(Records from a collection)
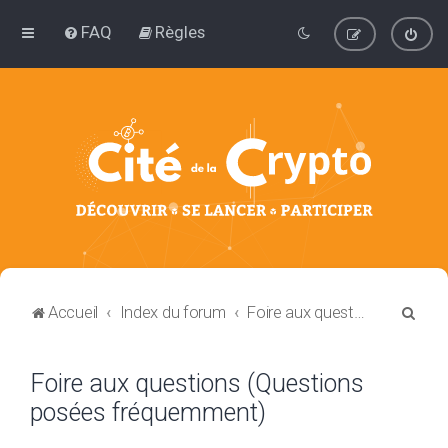
FAQ
Règles
R
Accueil
Index du forum
Foire aux questions (Questions posées fréquemment)
e
c
Foire aux questions (Questions
h
posées fréquemment)
e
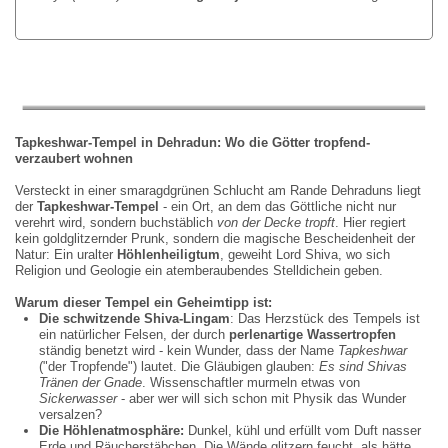
Tapkeshwar-Tempel in Dehradun: Wo die G
ö
tter tropfend-
verzaubert wohnen
Versteckt in einer smaragdgrünen Schlucht am Rande Dehraduns liegt
der
Tapkeshwar-Tempel
- ein Ort, an dem das Göttliche nicht nur
verehrt wird, sondern buchstäblich
von der Decke tropft
. Hier regiert
kein goldglitzernder Prunk, sondern die magische Bescheidenheit der
Natur: Ein uralter
H
ö
hlenheiligtum
, geweiht Lord Shiva, wo sich
Religion und Geologie ein atemberaubendes Stelldichein geben.
Warum dieser Tempel ein Geheimtipp ist:
Die schwitzende Shiva-Lingam
: Das Herzstück des Tempels ist
ein natürlicher Felsen, der durch
perlenartige Wassertropfen
ständig benetzt wird - kein Wunder, dass der Name
Tapkeshwar
("der Tropfende") lautet. Die Gläubigen glauben:
Es sind Shivas
Tr
ä
nen der Gnade
. Wissenschaftler murmeln etwas von
Sickerwasser
- aber wer will sich schon mit Physik das Wunder
versalzen?
Die Hö
hlenatmosph
ä
re:
Dunkel, kühl und erfüllt vom Duft nasser
Erde und Räucherstäbchen. Die Wände glitzern feucht, als hätte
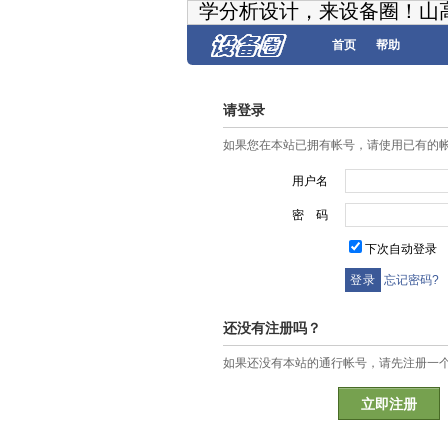
学分析设计，来设备圈！山
首页
帮助
请登录
如果您在本站已拥有帐号，请使用已有的
用户名
密 码
下次自动登录
忘记密码?
还没有注册吗？
如果还没有本站的通行帐号，请先注册一
立即注册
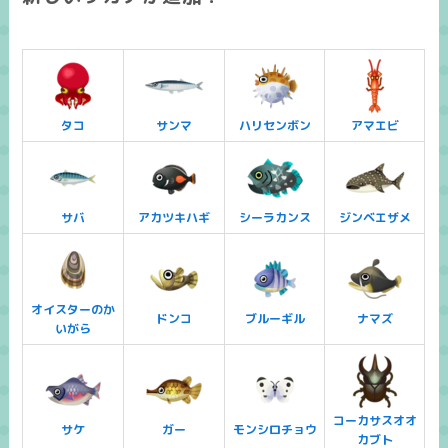
タコ
サンマ
ハリセンボン
アマエビ
サバ
アカツキハギ
シーラカンス
ジンベエザメ
オイスターのか
ドンコ
ブルーギル
ナマズ
いがら
コーカサスオオ
サケ
ガー
モンシロチョウ
カブト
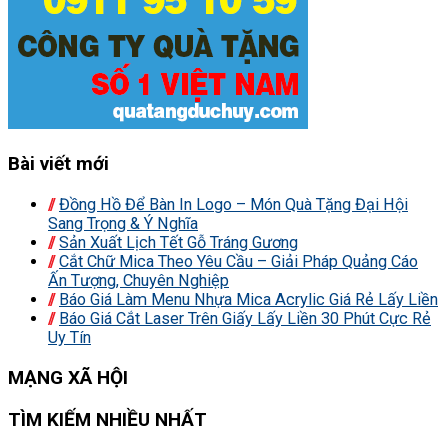
Bài viết mới
Đồng Hồ Để Bàn In Logo – Món Quà Tặng Đại Hội
Sang Trọng & Ý Nghĩa
Sản Xuất Lịch Tết Gỗ Tráng Gương
Cắt Chữ Mica Theo Yêu Cầu – Giải Pháp Quảng Cáo
Ấn Tượng, Chuyên Nghiệp
Báo Giá Làm Menu Nhựa Mica Acrylic Giá Rẻ Lấy Liền
Báo Giá Cắt Laser Trên Giấy Lấy Liền 30 Phút Cực Rẻ
Uy Tín
MẠNG XÃ HỘI
TÌM KIẾM NHIỀU NHẤT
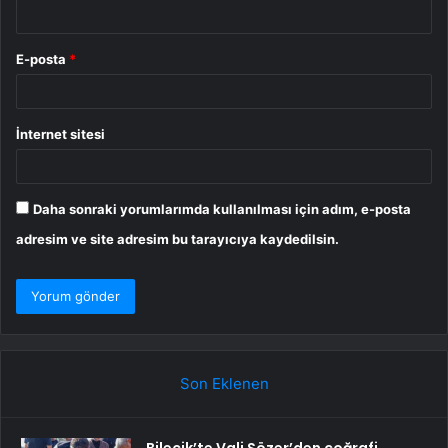
E-posta
*
İnternet sitesi
Daha sonraki yorumlarımda kullanılması için adım, e-posta
adresim ve site adresim bu tarayıcıya kaydedilsin.
Son Eklenen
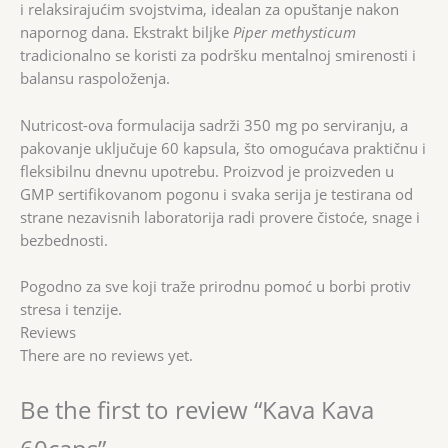
i relaksirajućim svojstvima, idealan za opuštanje nakon
napornog dana. Ekstrakt biljke
Piper methysticum
tradicionalno se koristi za podršku mentalnoj smirenosti i
balansu raspoloženja.
Nutricost-ova formulacija sadrži 350 mg po serviranju, a
pakovanje uključuje 60 kapsula, što omogućava praktičnu i
fleksibilnu dnevnu upotrebu. Proizvod je proizveden u
GMP sertifikovanom pogonu i svaka serija je testirana od
strane nezavisnih laboratorija radi provere čistoće, snage i
bezbednosti.
Pogodno za sve koji traže prirodnu pomoć u borbi protiv
stresa i tenzije.
Reviews
There are no reviews yet.
Be the first to review “Kava Kava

Exercise brief:
Lines in the data that include the word "sich" should all be copied.

Output:
, geweiht Lord Shiva, wo sich
- aber wer will sich schon mit Physik das Wunder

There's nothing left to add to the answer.